====== Metin
2022'de bizi bekleyen en büyük küresel zorluk, dünyanın zenginleri ile korunmasız yoksulları arasındaki büyük uçurumu kapatmak için finansman sağlayarak bu utancı ortadan kaldırmamızdadır. Küresel sağlık çabalarını desteklemeli ve gerekli finansmanı sağlamalıyız.  
Küresel ekonominin 1,1 trilyon dolarla desteklendiği 2009 mali kriziyle ilgili deneyimlerimden biliyorum. İngiltere olarak, özellikle sağlık alanında istihdamı arttırmaya yönelmiştik. İngiltere’nin vatandaşlarının istihdamına yönelik bu vizyonu, dünya geneli için örneklik teşkil etmeye adaydır.  Mevcut her sağlık uzmanını istihdam etmeli, aşı ve ilaç çalışmaları ile muteber dağıtım ajanslarını desteklemeliyiz. Coca-Cola'nın haritalarda yer almayan en ücra yerlere ulaşması gibi, Pfizer'in de gerekirse drone’lar aracılığı ile aşıları her yere ulaştırması lazımdır. Böylelikle daha önce hiç aşı olmamış yetişkinlerin aşıya kavuşması sağlanabilir.  
Dünyadaki en zengin ekonomiler, Dünya Sağlık Örgütü’nün (DSÖ) 23.4 milyar dolarlık acil taleplerine yanıt vermelidir.  
Bunun içinde, Kovid-19 salgınına karşı küresel aşı ve tedavi programının (ACT Accelerator) aciliyet içeren 1,5 milyar dolarlık fonu da yer almaktadır. Bu miktar çok yüksek görünebilir, ancak Koronavirüs salgının 2025 yılına kadar dünya ekonomisinde neden olacağı 5,3 trilyon dolarlık zarardan 200 kat daha küçüktür. 23 milyar dolar, kuzeydeki her vatandaş haftada 10 pence (pens) öderse bu meblağ karşılanabilir. Bu tarihteki en önemli yatırımlardan biri olacaktır. Tabi ki yaşam ve ölüm arasında fark yaratmanın, en ucuz bisküvi paketi fiyatından çok daha değerli olduğuna şüphe yok.
============
> [İstenen]: Yukarıdaki metinde "Küresel ekonominin 1,1" sözleriyle başlayıp aşağıya doğru "aşıya kavuşması sağlanabilir." sözlerine kadar uzanan bölümün tamamını hiçbir değişiklik yapmadan kopyalayın.
====== Kaynak malzeme
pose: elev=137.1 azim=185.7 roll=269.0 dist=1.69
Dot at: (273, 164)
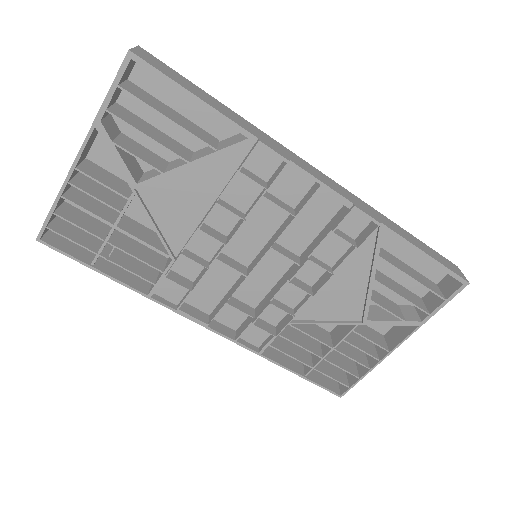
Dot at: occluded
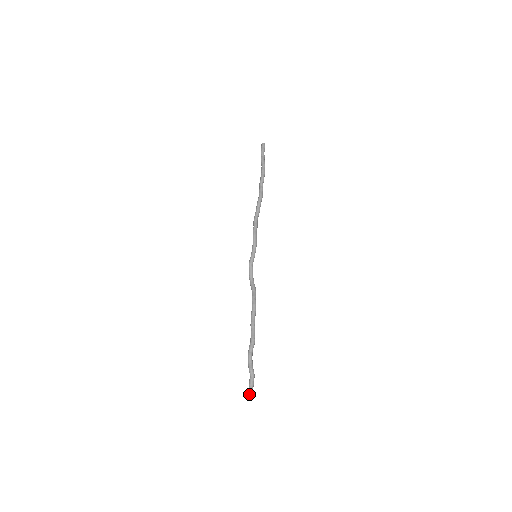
============
> [Beklenen çıktı]:
Küresel ekonominin 1,1 trilyon dolarla desteklendiği 2009 mali kriziyle ilgili deneyimlerimden biliyorum. İngiltere olarak, özellikle sağlık alanında istihdamı arttırmaya yönelmiştik. İngiltere’nin vatandaşlarının istihdamına yönelik bu vizyonu, dünya geneli için örneklik teşkil etmeye adaydır.  Mevcut her sağlık uzmanını istihdam etmeli, aşı ve ilaç çalışmaları ile muteber dağıtım ajanslarını desteklemeliyiz. Coca-Cola'nın haritalarda yer almayan en ücra yerlere ulaşması gibi, Pfizer'in de gerekirse drone’lar aracılığı ile aşıları her yere ulaştırması lazımdır. Böylelikle daha önce hiç aşı olmamış yetişkinlerin aşıya kavuşması sağlanabilir.